Daily Commentary - Posted on Monday, January 10, 2011, 11:33 PM GMT +1
Three Lower Closes but Improving …
Despite the fact that the S&P 500 closed modestly lower on Friday, January 7 (release of the BLS Employment Situation Report) and on Monday, January 10 (the third consecutive lower close), the index finished the first week of the year in a strong fashion, now up six weeks in a row.
In addition: the S&P 500 has been up (≥ +1.0%) month-to-date during all of the first five sessions of the year, posted a 1-year (52-week) high at least once during one of the first five sessions of the year, and closed above the previous year’s high on all of the first five sessions of the year as well.
Although the intermediate- and long-term outlook (with respect to 2011) is positive (see The Third Year of the Presidential Cycle, A Perfect (Bullish) Score, if …, Will Too Many Bulls Really Make a Bear ?), the market could be due to some profit taking and a pullback over the remainder of the month, at least with respect to the setup listed below.

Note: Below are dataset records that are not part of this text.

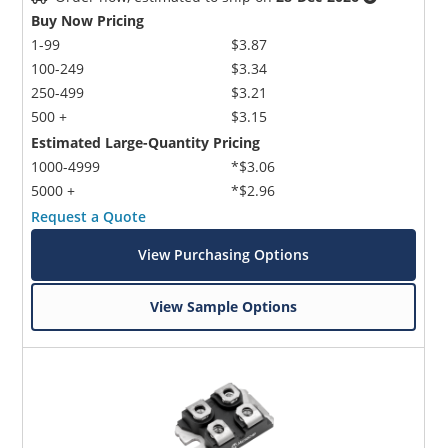
Buy Now Pricing
1-99
$3.87
100-249
$3.34
250-499
$3.21
500 +
$3.15
Estimated Large-Quantity Pricing
1000-4999
*$3.06
5000 +
*$2.96
Request a Quote
View Purchasing Options
View Sample Options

Table I below shows all occurrences (since 1900), the S&P 500‘s performance over the remainder of January (assumed one went long on close of the 5th sessions and went into cash again on close of the last session of January, means returns over the course of the first five sessions are excluded from monthly returns), the number of sessions (position held), and the business day (of the month) where the S&P 500 had posted it’s highest and lowest level of the month in the event the S&P 500 had been up month-to-date during all of the first five sessions of a year in the past.
When the S&P 500 had been up month-to-date during all of the first five sessions of a year in the past, …
- … the S&P 500 closed at a (partly significantly) lower level at the end of January on the most recent 6 occurrences, and
- … closed lower at least -2.0% at some time over the remainder of the month on the last 7 occurrences, but
- … on the positive side the index posted it’s highest level of the month on any of the first five sessions on only 3 out of 24 occurrences ; so there is a good chance that we’ll get at least one higher close over the remainder of the month.
But this (negative) setup might collide with positive seasonalities like the third year of the presidential cycle, among others (and a positive outlook for January).
The latter (looking for at least one higher close above last Friday’s close) fits into the positive setup which was triggered on close of Monday, January 10: The S&P 500 closed lower three sessions in a row, but the close steadily improving concerning its respective intraday level (e.g. closing in the top quartile of the daily intraday range on the third session, in the third quartile on the second session, and below the midpoint on the first session), indicating that buyers are more and more getting the upper hand during the second part of the respective sessions.
Table II below shows all occurrences (since 1929) and the S&P 500‘s performance over the course of the then following 1 , 2 and 3 sessions, assumed one went long on close of a session where the setup mentioned above had been triggered in the past.
When the setup had been triggered in the past, …
- … the S&P 500 closed higher the next day on 13 out of the last 16 occurrences,
- … the S&P 500 closed at a higher level three sessions later on 27 out of 35 occurrences (or 77.14% of the time),
- … the S&P 500 never looked back and did not post a single close below the trigger day’s close over the course of the then following three sessions on 17 out of 35 occurrences (or almost 50% of the time), and
- … posted a median gain of +0.71% two sessions later, being up +1.0% or more on 12 while being lower -1.0% or more on only 3 occurrences.
Although historical probabilities and odds are tilt in favor of some profit-taking and a pullback over the remainder of the month (but being in conflict with positive seasonalities), there is a good chance that a pullback – if any – might start from a higher level at or around the end of this week.
Disclosure: No position in the securities mentioned in this post at time of writing.
Remarks: Due to their conceptual scope – and if not explicitly stated otherwise – , all models/setups/strategies do not account for slippage, fees and transaction costs, do not account for return on cash and/or interest on margin, do not use position sizing (e.g. Kelly, optimal f) – they’re always ‘all in‘ – , do not use leverage (e.g. leveraged ETFs), do not utilize any kind of abnormal market filter (e.g. during market phases with extremely elevated volatility), do not use intraday buy/sell stops (end-of-day prices only), and models/setups/strategies are not ‘adaptive‘ (do not adjust to the ongoing changes in market conditions like bull and bear markets).